Isso é, caso você tenha tido, claro. Os personagens do filme
tiveram, mesmo que não estivessem conscientes disso. A mulher de capa de chuva
queria ser rica, o primeiro policial, Zhiwu, queria ser feliz (de forma
inconsciente), Tony Leung, o segundo policial e Faye Wong, queriam a California,
queriam um destino juntos, por isso que não importa o destino daquele cartão de
embarque borrado e refeito pela personagem, ele só quer ir aonde a personagem
dela esteja.
Dentro das nossas vidas, dentro da vida dos personagens do
filme, tudo é, como já dito, expresso, rápido.

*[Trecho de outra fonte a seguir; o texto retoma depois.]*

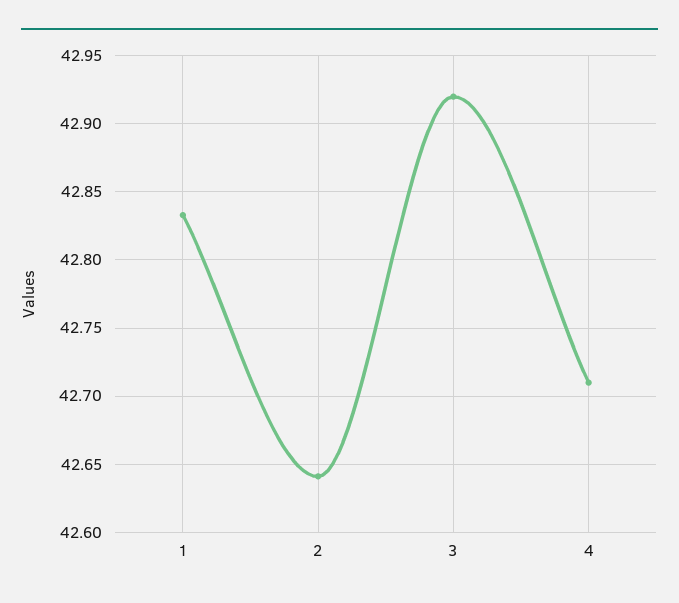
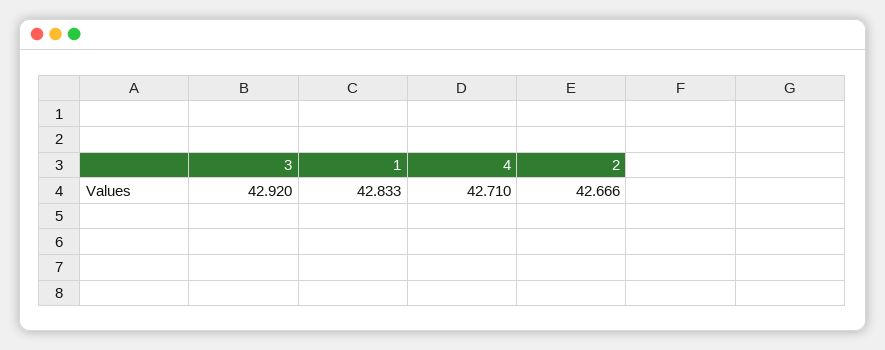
2: 42.64 -> 42.666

Não vou dizer que não gosto
disso, pois eu, pessoalmente, pouco me importo, quero que passe rápido mesmo,
mas ainda assim cansa viver dentro da velocidade, desse prazo de validade que
não sabemos quando acaba e dentro de uma real e continua coincidência,
disfarçada por nós mesmos de racionalidade.
Está claro que “Amores Expressos” é o filme de Wong Kar-Wai
que mais expõe essa velocidade, assim como está claro que tudo é expresso, mas,
principalmente, que somos os abacaxis que Zhiwu come em certa cena, próximos de
ter o prazo de validade expirado.
Que escutemos California Dreamin tal qual Faye Wong e que dentro da velocidade e da coincidência, preenchamos o destino do nosso cartão de embarque, mesmo que seja triste (e para muitos será, eu incluso), da forma que desejarmos.